But the weaknesses in the plan are severe. First, it is exceedingly modest. The planned cut in greenhouse gas intensity -- less than 2 percent per year compounded over the next decade -- sounds like a lot, but viewed from the long perspective of economic history it is trivial. In the 19th century, U.S. greenhouse gas intensity rose as industrialization accelerated the burning of fossil fuels even more rapidly than the economy swelled. Greenhouse gas intensity peaked in 1917 and has been declining ever since, on average about 1.5 percent per year.
New economic activities -- such as banking and software design -- do not require the same level of emissions as old energy-intensive industries such as steel production.
The Bush plan does little to accelerate this decoupling of economic growth from greenhouse gas emissions.
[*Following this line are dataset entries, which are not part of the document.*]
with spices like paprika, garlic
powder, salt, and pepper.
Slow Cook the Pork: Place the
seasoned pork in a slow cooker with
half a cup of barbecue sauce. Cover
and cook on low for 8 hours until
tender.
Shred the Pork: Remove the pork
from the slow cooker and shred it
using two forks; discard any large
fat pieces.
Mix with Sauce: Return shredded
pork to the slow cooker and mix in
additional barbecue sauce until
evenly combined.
Even the planned cut in intensity will not stop the growth in total emissions, which will probably rise about 10 percent in the next decade.
The Europeans won't be impressed. Their greenhouse gas intensity is already one-third lower than the United States' and slated to decline more than 2 percent per year over the next decade.
A second weakness in the Bush plan is the lack of credible incentives for firms to invest in emission reductions. Clear signals are necessary because the power plants, cars and factories we build today will constrain our freedom to control emissions in the coming decades.
Rather, the plan only encourages firms to implement voluntary reductions in emissions. Firms that make cuts would earn credits that would be honored in the future, if the United States ever adopts a mandatory emission control scheme.
This voluntary system could accelerate development of a binding emission trading system for the United States, which would be a welcome step forward. In the interim, though, the voluntary approach will create a snake pit of promises and technical problems that will hamper serious future efforts to control emissions. For example, how will the U.S. government know whether a firm has reduced its emissions? A complicated and intrusive scheme to review every project might offer answers, but it would be costly and bureaucratic. Worse, this approach allows firms that happen to install technologies that reduce emissions to stake a claim on credits that would be tradable in the future. In essence, it encourages a land rush in which the dirtiest firms with the largest potential for emission reductions can seize the greatest property rights. A better approach would start with a simple, binding system today.
Third, the new plan fails to solve many of the problems that rightly led the Bush administration to criticize the Kyoto framework. Last spring the president lambasted Kyoto for setting arbitrary short-term targets. His plan is little different -- it sets vapid short-term goals, yet is silent on long-term trajectories that matter most.
Nor does the plan offer a credible reply to the administration's critique that Kyoto fails to require participation by developing countries. The administration's plan offers some additional funding to entice developing countries, but the sum total is actually much smaller than the schemes that other nations are already developing within the Kyoto framework.
The good news is that the administration has broken its silence on the important problem of global warming and offered a reasonable framework for debating policy goals. The bad news is that it offers little else.
David G. Victor directs the Program on Energy and Sustainable Development at Stanford. He is a senior fellow at the Council on Foreign Relations and author of "The Collapse of the Kyoto Protocol and the Struggle to Slow Global Warming."